Martin Amis « Guerre aux
clichés », recueil d’articles critiques (1971-2000)
Gallimard, 2007.
C’est très plaisant : contrairement à beaucoup de critiques français (écrivains ou pas) Amis n’ennuie jamais son lecteur en faisant des chroniques de livres. Il fait preuve de verve, d’humour, d’ironie féroce, d’un sens maîtrisé de la digression, et l’on rit souvent.
Voilà des critiques vraiment démocratiques. Il a cette qualité précieuse de se mettre à la place du lecteur ordinaire, lorsqu’il parle des grands
textes, et minimise la culpabilité du lecteur qui n’a pas pleinement réussi à apprécier l’un ou l’autre des grands romans sacralisés.
Les textes sur « Cinq grands romans incontournables » vont nous concerner tout d’abord puisqu’il s’agit des ces chefs d’œuvres de la littérature que l’on a tous lus ou essayé de lire, avec des fortunes diverses.
Don Quichotte : (« la lance brisée »)
« Lire Don Quichotte équivaut peu ou prou à recevoir la visite du vieux barbon de la famille : il s’attarde indéfiniment, multiplie ses petites farces… déroule le flot interminable de ces souvenirs et radote à l’envi sur ses horribles copains… »

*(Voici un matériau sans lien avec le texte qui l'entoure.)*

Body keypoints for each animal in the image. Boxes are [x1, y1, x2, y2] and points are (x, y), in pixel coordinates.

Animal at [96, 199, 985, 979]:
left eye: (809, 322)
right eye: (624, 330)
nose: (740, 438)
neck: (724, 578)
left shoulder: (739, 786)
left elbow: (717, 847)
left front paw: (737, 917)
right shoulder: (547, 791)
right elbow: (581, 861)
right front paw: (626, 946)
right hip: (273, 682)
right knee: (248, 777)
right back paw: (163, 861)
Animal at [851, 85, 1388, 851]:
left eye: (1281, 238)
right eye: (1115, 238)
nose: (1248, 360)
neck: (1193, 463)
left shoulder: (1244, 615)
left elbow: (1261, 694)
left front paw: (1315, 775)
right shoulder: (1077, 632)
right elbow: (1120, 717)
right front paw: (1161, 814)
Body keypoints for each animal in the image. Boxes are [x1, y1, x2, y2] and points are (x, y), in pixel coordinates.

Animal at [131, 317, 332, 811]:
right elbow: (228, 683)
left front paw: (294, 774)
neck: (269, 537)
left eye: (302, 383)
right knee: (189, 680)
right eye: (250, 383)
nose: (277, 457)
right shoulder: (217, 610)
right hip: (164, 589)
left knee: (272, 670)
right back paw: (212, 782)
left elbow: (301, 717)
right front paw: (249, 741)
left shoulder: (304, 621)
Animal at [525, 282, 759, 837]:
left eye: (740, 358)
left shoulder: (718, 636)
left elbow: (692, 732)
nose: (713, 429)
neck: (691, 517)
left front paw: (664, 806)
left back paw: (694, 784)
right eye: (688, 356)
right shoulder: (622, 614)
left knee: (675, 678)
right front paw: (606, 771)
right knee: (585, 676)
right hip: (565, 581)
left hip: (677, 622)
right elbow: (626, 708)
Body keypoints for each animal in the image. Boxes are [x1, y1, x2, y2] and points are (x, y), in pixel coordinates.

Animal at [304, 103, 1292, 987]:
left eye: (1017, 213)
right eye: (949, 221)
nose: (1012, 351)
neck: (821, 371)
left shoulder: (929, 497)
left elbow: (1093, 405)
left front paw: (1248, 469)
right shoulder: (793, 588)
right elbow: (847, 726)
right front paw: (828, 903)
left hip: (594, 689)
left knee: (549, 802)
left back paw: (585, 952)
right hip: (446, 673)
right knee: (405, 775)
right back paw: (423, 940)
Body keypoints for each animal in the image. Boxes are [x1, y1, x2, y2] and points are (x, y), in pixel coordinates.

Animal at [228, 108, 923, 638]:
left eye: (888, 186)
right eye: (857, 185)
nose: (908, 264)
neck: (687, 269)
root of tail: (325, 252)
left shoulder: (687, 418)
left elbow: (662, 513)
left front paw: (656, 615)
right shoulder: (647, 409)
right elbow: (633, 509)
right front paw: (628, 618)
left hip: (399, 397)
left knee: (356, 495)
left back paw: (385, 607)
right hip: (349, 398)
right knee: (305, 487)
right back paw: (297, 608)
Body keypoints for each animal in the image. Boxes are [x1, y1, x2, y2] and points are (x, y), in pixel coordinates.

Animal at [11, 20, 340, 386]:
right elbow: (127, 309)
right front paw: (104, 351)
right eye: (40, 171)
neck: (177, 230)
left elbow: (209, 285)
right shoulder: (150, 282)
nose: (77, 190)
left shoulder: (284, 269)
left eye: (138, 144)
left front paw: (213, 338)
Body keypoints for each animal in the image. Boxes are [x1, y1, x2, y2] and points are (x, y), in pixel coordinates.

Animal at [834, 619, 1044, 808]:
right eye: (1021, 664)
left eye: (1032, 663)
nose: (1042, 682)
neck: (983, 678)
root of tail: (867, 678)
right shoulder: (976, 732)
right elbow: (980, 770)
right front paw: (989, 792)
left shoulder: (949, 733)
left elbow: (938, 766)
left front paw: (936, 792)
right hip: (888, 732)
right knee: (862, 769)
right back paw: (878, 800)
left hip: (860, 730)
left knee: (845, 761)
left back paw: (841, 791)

et pour la construction « c’est un agglomérat qui procède simplement par accrétion… pas de suite, rien que du supplément… la bouillie primitive de la fiction : ça fume, ça glougloute, ça grésille de vie en puissance, ça grumelle de prototypes âcres et grossiers ».
un monument d’ennui, un livre écrit au temps où il n’y avait pas de roman, pas fait pour le lecteur…celui qui écrit ces lignes en sait quelque chose… il vient de le lire… !
« L’Ulysses de Joyce » :
il faut une semaine pour le lire en ne faisant que ça. Joyce a trouvé le moyen de n’écrire que pour son plaisir et surtout pas pour le lecteur. (Je pense que Amis est aussi un peu dans ce cas, il parle en connaissance de cause ! Certains de ses livres sont difficiles à aborder.)
« Son livre est un livre sur le cliché, sur les formules éculées et les tournures toutes faites, sur les métaphores figées … Ulysses parodie tout depuis le Curso Mundi jusqu’aux manchettes des tabloïds. Quel plaisir, du moins en théorie-de voir notre styliste accompli adopter le langage d’un huissier, d’un annuaire, d’un ivrogne ou d’un texte sacré… »
Ce point de vue n’est peut-être pas neuf, mais pour moi, il relance la réflexion sur Ulysses et mon approche de ce livre.
Martin Amis se moque volontiers des snobismes et des préjugés. Il se demande qui peut lire Joyce et à quel prix comment en tirer profit.
On s'interroge avec lui sur les raisons que l'on peut avoir de lire de la littérature ( en dehors des contraintes universitaires) sur ce qu'est une "lecture de plaisir", et à quel titre le
roman de Joyce peut effectivement en être une.
Philip Roth : « sa bêtise croît sans cesse depuis Portnoy, alors que son style a tendance à s’améliorer… » etc. mais ce serait une erreur de croire que Amis n’aime pas Roth, Joyce, ou même Jane Austen ( lecture intéressante aussi de Pride and Prejudice). Son goût pour ces auteurs dont il se moque apparaît dans la lecture, au moins entre les lignes.
Certains textes sont également réussis qui se développent autour de productions telles que Jurassic Park : l’envahissement par les dinosaures.
Même le livre des Records, lui inspire des pages assez plaisantes, avec des digressions loufoques…
Amis ne sacralise pas la littérature, même lorsqu’il voue une admiration particulière à l’auteur dont il parle (Nabokov, Bellow) et quelque critique que soit son attitude il aide à renouveler la vision que l’on a de telle ou telle œuvre, qu'il met en relation avec la société, la politique.
On préfère les textes sur « cinq grands romans incontournables »ainsi que la critique centrale sur les nouvelles de Kafka. .
Ceux qui ont lu DeLillo, Updike, Roth et Mailer (ce n’est pas mon cas) apprécieront aussi les pages sur ces romanciers américains.